Softwareanbieter haben die Zurückhaltung in Anwenderkreisen bemerkt - wenn schon nicht durch direkte Kundengespräche, dann zumindest über die Entwicklung ihres Lizenzgeschäfts. Die Luft ist raus aus der Branche, vor allem der Sommer hat die Hoffnung auf einen starken Aufschwung eingetrübt. So viele Umsatz- und Gewinnwarnungen wie zum zweiten Kalenderquartal hat es schon lange nicht mehr gegeben. Fußballreporter würden von einem "unansehnlichen Klein-Klein im Mittelfeld" sprechen und vehement den entscheidenden Pass in die Tiefe des Raums fordern. Dort stehen jedoch die Controller dicht gestaffelt und verteidigen ihre Budgets - um jeden Preis.

Die weiten Pässe der Anbieter kommen folglich immer seltener bei den Vorderleuten an: SAPs jüngster Vertrag mit dem US Postal Service (35 Millionen Dollar) und Peoplesofts Kontrakt mit Mexikos Steuerbehörden (50 Millionen Dollar) bilden die Ausnahmen.

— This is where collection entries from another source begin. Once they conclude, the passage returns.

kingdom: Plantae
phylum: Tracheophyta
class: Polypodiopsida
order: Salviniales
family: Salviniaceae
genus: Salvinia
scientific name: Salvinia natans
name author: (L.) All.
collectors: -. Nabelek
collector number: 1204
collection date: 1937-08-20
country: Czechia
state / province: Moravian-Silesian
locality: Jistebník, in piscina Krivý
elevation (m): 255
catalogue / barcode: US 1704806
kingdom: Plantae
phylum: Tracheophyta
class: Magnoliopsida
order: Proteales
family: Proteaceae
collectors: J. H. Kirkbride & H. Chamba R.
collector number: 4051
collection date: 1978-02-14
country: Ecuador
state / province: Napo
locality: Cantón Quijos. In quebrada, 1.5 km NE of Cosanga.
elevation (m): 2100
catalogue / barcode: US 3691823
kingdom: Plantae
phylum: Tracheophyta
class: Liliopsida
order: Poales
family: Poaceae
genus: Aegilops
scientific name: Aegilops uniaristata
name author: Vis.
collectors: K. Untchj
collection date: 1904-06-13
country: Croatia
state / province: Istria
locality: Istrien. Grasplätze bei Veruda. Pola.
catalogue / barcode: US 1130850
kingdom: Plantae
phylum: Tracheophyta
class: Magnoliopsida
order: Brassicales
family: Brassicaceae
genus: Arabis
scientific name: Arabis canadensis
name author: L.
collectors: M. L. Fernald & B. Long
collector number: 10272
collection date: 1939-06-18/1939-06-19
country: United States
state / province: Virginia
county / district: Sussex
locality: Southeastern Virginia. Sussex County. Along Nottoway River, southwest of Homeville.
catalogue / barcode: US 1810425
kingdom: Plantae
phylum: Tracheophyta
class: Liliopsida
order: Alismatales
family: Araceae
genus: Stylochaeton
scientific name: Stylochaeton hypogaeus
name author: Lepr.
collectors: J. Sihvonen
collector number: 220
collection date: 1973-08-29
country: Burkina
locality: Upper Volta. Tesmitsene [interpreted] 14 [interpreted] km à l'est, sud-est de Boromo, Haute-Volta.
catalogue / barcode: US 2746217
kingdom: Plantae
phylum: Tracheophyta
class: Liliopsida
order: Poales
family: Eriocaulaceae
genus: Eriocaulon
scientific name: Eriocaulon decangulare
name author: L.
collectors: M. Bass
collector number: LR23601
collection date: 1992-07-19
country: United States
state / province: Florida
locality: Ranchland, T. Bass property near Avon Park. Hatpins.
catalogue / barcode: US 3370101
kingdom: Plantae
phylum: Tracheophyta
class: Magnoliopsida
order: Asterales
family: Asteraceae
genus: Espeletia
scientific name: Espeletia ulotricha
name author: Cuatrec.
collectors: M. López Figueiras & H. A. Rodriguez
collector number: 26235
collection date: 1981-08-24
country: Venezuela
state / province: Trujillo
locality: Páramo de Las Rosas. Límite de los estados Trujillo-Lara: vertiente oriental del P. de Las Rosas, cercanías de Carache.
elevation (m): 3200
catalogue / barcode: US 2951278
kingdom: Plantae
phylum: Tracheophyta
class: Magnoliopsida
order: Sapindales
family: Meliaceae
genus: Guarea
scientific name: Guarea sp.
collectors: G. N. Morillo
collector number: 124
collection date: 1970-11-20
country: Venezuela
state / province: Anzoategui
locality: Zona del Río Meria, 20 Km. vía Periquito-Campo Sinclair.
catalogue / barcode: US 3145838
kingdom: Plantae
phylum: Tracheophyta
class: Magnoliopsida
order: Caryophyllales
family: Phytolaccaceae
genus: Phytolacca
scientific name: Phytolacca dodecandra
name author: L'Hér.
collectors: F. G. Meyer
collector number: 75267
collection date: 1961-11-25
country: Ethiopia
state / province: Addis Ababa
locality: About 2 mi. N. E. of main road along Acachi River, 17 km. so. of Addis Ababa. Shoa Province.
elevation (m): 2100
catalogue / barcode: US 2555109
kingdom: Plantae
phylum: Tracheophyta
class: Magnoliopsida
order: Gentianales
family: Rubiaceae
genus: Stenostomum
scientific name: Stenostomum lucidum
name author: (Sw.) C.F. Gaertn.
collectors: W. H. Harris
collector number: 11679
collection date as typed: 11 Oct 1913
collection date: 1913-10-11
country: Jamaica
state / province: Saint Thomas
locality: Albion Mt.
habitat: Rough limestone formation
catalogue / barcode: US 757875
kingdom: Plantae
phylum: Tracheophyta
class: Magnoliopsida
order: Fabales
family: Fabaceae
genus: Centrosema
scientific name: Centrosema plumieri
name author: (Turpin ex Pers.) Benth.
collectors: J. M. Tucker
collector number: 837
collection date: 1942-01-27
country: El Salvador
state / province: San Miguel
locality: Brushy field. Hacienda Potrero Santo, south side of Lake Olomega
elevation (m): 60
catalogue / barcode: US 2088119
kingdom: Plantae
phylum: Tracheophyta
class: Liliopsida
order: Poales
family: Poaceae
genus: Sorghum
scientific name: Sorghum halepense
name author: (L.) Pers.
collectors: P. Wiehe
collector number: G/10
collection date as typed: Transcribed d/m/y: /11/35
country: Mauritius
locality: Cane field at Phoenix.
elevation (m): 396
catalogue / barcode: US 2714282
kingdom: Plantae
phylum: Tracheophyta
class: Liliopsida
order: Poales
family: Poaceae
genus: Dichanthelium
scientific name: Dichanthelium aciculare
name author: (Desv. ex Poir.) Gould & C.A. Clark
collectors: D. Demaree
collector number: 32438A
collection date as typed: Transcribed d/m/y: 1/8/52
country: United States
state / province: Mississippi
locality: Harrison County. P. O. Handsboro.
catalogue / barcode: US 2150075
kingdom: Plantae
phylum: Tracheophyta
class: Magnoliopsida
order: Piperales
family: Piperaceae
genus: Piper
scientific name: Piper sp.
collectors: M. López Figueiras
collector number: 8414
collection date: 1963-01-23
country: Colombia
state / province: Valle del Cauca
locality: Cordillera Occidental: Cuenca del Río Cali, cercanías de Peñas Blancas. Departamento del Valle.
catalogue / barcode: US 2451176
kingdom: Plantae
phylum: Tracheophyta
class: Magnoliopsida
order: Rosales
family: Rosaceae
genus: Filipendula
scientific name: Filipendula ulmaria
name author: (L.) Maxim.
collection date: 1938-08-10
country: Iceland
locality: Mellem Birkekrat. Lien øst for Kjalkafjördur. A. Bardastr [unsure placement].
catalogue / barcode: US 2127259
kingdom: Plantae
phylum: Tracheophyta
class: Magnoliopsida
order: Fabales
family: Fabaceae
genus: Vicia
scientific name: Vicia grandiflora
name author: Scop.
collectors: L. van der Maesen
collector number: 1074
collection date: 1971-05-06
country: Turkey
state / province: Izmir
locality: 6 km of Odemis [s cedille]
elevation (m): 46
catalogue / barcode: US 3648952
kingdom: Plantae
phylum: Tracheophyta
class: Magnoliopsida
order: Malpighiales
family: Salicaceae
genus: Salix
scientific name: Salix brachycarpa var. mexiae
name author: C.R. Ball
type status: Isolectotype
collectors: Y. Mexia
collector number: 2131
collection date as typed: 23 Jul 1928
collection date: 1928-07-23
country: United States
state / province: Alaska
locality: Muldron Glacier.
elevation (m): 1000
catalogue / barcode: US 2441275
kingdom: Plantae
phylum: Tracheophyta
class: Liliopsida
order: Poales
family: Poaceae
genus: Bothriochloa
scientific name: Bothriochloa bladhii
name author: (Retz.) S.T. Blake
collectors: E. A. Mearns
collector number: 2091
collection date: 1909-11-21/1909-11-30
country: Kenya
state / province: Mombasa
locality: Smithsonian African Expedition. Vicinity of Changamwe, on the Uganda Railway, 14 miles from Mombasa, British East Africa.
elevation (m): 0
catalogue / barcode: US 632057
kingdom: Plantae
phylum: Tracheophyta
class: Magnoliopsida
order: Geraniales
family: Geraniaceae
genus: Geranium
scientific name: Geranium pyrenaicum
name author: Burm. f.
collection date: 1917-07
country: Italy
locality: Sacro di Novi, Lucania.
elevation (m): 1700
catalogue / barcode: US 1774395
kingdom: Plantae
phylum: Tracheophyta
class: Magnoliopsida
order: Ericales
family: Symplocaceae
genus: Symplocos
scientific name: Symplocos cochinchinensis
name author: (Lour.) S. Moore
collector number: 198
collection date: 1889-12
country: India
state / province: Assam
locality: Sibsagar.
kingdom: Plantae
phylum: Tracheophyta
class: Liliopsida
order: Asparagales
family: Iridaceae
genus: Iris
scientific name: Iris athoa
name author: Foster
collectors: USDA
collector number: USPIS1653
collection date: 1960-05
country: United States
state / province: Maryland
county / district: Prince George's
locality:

Statt dessen optimieren Anwender lieber die vorhandenen Systeme. Druck, neue Programme zu kaufen, gibt es gegenwärtig nur in Einzelfällen. Die Zeit der Sonderkonjunkturen (Jahr 2000, Euro) ist vorbei; innovative Vertriebsargumente wie Basel II oder die Erfüllung rechtlicher Vorgaben in den USA (Sarbanes-Oxley Act) ziehen nicht - im Gegenteil (siehe Kasten "Sarbanes-Oxley wirkt sich aus").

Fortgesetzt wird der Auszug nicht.